Give only the number of lines below that contain the word "PageOrientation".

::::

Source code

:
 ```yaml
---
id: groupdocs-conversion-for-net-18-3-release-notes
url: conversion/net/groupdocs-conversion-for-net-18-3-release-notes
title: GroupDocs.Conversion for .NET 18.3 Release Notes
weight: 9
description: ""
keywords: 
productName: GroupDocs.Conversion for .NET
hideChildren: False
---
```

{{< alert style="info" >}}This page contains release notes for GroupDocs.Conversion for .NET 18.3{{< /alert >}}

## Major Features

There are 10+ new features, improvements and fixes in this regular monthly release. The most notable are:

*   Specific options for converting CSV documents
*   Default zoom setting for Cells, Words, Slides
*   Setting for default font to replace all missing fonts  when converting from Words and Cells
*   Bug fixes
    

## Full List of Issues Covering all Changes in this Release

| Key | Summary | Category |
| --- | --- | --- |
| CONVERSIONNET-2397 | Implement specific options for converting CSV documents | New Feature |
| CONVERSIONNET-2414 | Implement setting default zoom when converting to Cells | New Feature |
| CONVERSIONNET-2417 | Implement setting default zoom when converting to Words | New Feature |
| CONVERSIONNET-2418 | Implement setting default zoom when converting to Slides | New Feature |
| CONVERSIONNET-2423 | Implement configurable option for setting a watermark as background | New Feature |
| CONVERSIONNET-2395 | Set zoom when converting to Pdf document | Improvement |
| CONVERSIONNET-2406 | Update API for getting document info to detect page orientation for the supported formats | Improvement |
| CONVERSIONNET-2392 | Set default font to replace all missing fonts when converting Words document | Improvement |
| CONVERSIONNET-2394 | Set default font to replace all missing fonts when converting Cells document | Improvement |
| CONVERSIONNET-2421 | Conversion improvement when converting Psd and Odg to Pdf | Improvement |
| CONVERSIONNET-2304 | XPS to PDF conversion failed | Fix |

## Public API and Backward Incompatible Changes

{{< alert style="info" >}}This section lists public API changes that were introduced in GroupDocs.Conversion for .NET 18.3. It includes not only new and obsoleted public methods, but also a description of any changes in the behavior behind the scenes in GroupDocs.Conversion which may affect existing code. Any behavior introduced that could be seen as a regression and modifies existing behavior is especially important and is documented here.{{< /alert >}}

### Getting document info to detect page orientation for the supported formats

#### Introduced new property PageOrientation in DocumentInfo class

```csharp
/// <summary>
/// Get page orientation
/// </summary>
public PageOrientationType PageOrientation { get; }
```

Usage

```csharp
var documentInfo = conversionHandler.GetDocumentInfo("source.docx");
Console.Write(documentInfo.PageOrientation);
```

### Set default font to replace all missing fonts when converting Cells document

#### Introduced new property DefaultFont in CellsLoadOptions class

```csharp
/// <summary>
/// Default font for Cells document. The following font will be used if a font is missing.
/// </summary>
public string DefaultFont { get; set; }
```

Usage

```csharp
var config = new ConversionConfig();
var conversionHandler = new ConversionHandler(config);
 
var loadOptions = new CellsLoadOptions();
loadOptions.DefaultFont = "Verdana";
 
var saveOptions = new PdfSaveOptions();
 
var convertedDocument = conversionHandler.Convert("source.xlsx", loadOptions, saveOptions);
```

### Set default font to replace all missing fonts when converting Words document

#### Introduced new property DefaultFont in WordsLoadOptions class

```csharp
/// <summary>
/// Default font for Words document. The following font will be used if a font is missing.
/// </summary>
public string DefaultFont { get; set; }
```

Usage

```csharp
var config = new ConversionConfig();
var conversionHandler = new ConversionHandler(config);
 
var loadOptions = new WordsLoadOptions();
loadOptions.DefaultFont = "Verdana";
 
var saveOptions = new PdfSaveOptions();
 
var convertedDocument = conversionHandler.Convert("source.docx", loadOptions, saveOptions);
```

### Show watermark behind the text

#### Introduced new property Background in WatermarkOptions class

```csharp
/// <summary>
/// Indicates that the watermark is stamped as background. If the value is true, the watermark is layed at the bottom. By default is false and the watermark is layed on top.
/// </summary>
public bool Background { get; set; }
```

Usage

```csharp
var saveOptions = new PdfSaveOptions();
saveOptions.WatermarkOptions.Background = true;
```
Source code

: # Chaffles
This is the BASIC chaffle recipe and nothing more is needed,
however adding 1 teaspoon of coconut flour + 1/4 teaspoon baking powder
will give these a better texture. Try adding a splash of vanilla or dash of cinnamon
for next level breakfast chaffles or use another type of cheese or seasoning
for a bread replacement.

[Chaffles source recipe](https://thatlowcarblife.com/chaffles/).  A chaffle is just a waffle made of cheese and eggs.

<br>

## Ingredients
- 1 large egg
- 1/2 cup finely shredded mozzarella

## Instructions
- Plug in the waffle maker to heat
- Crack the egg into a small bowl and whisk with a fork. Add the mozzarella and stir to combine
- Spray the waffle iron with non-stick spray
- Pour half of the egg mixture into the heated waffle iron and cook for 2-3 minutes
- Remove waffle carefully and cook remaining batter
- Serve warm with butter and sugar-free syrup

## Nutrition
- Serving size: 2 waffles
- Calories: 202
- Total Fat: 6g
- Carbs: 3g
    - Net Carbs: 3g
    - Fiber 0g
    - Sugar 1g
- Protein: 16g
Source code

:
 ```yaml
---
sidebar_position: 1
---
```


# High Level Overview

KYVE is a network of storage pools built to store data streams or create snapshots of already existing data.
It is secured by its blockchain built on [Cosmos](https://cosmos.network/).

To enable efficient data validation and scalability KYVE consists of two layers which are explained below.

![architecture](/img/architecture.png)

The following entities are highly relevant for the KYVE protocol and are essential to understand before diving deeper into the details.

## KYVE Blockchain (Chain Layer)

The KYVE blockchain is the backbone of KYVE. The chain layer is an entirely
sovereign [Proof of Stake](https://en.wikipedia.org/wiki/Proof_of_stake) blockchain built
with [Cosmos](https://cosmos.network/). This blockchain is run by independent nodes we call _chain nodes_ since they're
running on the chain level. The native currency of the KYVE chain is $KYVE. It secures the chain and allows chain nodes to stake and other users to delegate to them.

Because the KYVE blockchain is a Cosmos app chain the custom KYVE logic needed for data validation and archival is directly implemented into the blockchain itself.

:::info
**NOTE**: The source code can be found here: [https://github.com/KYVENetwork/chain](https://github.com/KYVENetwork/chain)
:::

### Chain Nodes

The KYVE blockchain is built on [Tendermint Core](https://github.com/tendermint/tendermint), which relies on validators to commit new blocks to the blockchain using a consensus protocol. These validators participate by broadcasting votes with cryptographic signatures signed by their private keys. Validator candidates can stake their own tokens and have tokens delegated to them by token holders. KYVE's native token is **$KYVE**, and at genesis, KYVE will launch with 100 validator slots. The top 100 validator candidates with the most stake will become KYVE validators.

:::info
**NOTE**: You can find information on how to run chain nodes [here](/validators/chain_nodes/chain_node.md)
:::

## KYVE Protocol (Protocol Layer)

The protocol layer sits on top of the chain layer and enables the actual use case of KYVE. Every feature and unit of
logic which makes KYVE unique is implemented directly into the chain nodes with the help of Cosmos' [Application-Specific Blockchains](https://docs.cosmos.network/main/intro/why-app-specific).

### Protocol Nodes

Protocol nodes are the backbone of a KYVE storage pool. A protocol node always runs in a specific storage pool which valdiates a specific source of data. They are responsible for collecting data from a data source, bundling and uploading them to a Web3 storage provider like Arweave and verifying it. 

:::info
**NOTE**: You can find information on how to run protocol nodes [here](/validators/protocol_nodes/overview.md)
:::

::::

_Result_: 3